Delving off into child custody and a strange battle which is seemingly unrelated to the story a deus ex machina turn in the end haphazardly strings together loose ties instead of allowing the narrative to stair step itself from the low to the high. It’s just a confusing mess that really had some grand aspirations – time travel, other worldly forces, the lasting bonds of love (ah, Stephen King, you are quite the romantic, aren’t you?), and the effects of race on a small bigoted community and the woman who refused to give into the rules of her time. The scope is marvelous, even epic, and the qualities of a great novel are certainly there in the social commentary and the complexity of good and evil and the overlapping nature of love. The key here is the phrase almost there, because in Bag of Bones while we may glimpse things beyond the pale, we never actually go over to the other side into that land of great literature. Instead, there is a murky sense of something overwhelming having almost come through, yet turned back, afraid or confused, at the last moment.
Don’t believe me? Let me explain further. Bag of Bones is 752 pages. Seven-hundred-and-fifty-two. That’s right. Let that sink in. And way more than half (closer to two thirds) of the narrative could effectively be deleted without losing focus on the story at all.

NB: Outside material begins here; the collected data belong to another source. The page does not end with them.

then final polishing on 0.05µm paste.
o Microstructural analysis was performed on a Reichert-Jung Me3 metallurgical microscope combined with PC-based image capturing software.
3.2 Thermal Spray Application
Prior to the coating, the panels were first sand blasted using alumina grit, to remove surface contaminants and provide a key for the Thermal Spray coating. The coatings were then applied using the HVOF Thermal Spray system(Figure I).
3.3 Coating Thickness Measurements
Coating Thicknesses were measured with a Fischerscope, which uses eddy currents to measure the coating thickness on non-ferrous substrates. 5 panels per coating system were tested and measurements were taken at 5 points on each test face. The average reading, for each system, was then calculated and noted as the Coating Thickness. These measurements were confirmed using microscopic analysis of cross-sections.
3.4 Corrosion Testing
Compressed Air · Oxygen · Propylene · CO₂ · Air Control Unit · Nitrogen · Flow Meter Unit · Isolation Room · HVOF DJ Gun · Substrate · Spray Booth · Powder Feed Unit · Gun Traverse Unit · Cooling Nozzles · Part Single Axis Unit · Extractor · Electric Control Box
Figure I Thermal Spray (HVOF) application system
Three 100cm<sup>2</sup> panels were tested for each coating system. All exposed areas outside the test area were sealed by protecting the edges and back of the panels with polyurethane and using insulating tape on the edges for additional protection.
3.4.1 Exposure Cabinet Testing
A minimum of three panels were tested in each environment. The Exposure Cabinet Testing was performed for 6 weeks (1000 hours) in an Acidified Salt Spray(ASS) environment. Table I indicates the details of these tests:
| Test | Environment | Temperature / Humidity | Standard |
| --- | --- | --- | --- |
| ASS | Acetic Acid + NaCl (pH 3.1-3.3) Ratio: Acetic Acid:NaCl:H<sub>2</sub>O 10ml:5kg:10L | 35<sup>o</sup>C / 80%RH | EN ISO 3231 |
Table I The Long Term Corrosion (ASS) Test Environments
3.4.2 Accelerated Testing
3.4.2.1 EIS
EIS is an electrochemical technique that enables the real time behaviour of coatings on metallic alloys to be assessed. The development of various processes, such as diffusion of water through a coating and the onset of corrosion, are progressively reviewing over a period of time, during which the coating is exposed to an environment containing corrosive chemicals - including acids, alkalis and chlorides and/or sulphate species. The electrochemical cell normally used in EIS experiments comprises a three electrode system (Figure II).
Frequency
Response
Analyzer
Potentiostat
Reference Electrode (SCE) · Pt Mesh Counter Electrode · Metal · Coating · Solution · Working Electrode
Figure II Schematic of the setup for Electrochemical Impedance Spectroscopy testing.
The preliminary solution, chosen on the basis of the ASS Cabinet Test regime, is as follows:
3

The conclusion, where events finally start to culminate, further disappoints. After being in the land of “things go bump in the night” for so long, readers are relieved to see some ghostly action and have a final confrontation – except it’s a false sense of relief. The initial crime that has caused the poltergeist like visitation is gruesome, more horrible than most King novels, and it does give the readers a strong sense of the why behind the generations of actions, yet ultimately the tie between the original event and Mike remains vague. The ghost herself, and her hinted at bonding with some other being, are never fully extrapolated, and the manner of banishing her remains inexplicable and too easy. How can you banish a creature that doesn’t exist, especially using physicality when spirits exist more in the ephemeral? The action speeds up, and there are some thrilling moments, but in the end readers sit back and realize we never did entirely understand just what was happening, how, and why. Bag of Bones isn’t a bad novel by any means, but it’s not the immortal monument to King’s genius that some are claiming. It’s entertaining but forgettable, and certainly superseded by other King novels. The most interesting and captivating premise is mostly for the lone writers in the group who will find King’s talk of creative writing inspiring, sympathetic, edgy, and realistic. As an author I responded; as a reader, not so much.